> [AIM OF THE TASK]
Will you quote only the lines starting at the one that contains "Director Periodístico (e)" and ending with the last line of the listing below, inclusive?

> [RECORDS FOR THE EXERCISE]

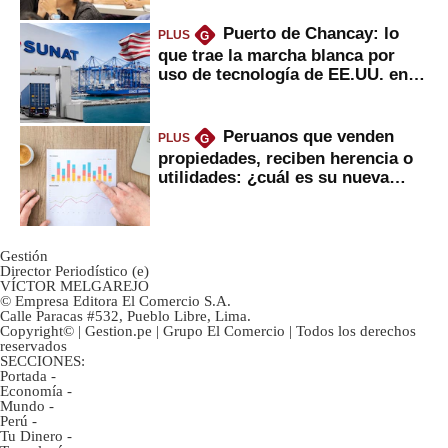
Puerto de Chancay: lo
PLUS
G
que trae la marcha blanca por
uso de tecnología de EE.UU. en
mercancías
Peruanos que venden
PLUS
G
propiedades, reciben herencia o
utilidades: ¿cuál es su nueva
inversión clave?
Gestión
Director Periodístico (e)
VÍCTOR MELGAREJO
© Empresa Editora El Comercio S.A.
Calle Paracas #532, Pueblo Libre, Lima.
Copyright© | Gestion.pe | Grupo El Comercio | Todos los derechos
reservados
SECCIONES:
Portada
-
Economía
-
Mundo
-
Perú
-
Tu Dinero
-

> [RESULT FOR THIS TASK]
Director Periodístico (e)
VÍCTOR MELGAREJO
© Empresa Editora El Comercio S.A.
Calle Paracas #532, Pueblo Libre, Lima.
Copyright© | Gestion.pe | Grupo El Comercio | Todos los derechos
reservados
SECCIONES:
Portada
-
Economía
-
Mundo
-
Perú
-
Tu Dinero
-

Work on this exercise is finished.